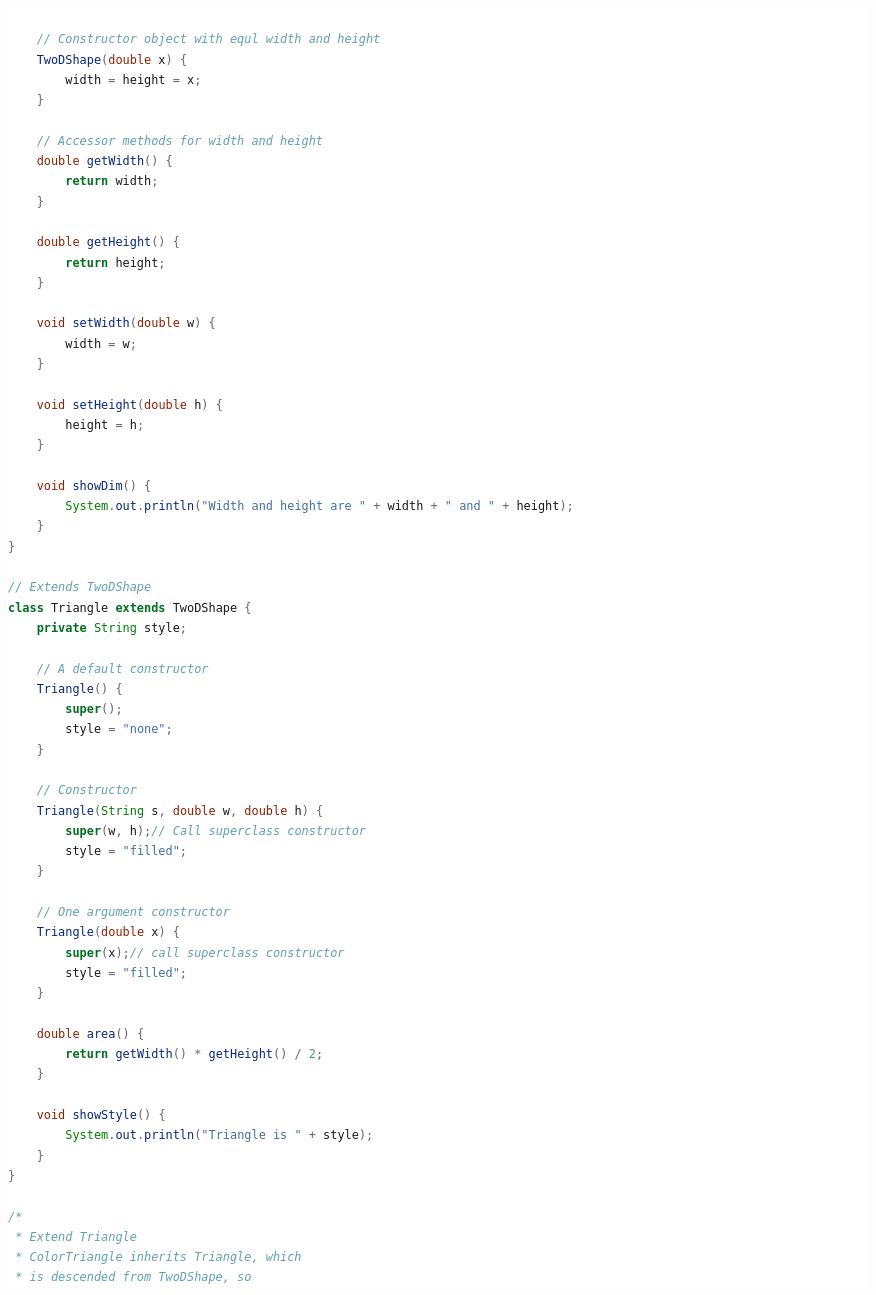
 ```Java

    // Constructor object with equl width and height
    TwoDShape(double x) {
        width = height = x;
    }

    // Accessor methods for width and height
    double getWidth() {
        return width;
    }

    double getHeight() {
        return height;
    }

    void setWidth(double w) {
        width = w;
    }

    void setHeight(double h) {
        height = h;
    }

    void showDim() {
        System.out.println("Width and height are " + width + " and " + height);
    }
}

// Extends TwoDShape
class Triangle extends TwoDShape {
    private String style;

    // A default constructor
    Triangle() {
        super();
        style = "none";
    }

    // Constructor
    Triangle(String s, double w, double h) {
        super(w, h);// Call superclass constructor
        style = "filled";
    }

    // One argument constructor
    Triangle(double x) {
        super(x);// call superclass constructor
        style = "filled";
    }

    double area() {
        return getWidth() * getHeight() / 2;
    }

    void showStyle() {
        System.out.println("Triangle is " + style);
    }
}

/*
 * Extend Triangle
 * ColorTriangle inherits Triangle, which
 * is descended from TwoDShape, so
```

+-------+

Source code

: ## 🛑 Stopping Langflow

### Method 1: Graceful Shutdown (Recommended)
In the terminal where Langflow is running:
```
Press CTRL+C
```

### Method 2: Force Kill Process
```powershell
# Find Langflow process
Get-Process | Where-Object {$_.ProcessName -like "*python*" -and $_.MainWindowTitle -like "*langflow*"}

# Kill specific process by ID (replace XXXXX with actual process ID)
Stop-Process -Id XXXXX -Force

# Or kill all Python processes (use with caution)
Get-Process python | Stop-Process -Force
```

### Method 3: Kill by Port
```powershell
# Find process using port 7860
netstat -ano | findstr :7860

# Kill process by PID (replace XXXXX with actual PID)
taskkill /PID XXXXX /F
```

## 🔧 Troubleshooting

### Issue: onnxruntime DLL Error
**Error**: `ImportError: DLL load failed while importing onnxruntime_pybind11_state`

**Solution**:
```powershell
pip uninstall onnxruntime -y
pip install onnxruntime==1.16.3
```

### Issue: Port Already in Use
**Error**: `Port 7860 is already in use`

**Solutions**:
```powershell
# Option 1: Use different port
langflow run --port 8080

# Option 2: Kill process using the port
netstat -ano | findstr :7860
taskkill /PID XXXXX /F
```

+-------+

■ WHAT THIS TASK INVOLVES
The expected output is every line of the records in which the string "void" appears.

■ RESULT OF THIS TASK
    void setWidth(double w) {
    void setHeight(double h) {
    void showDim() {
    void showStyle() {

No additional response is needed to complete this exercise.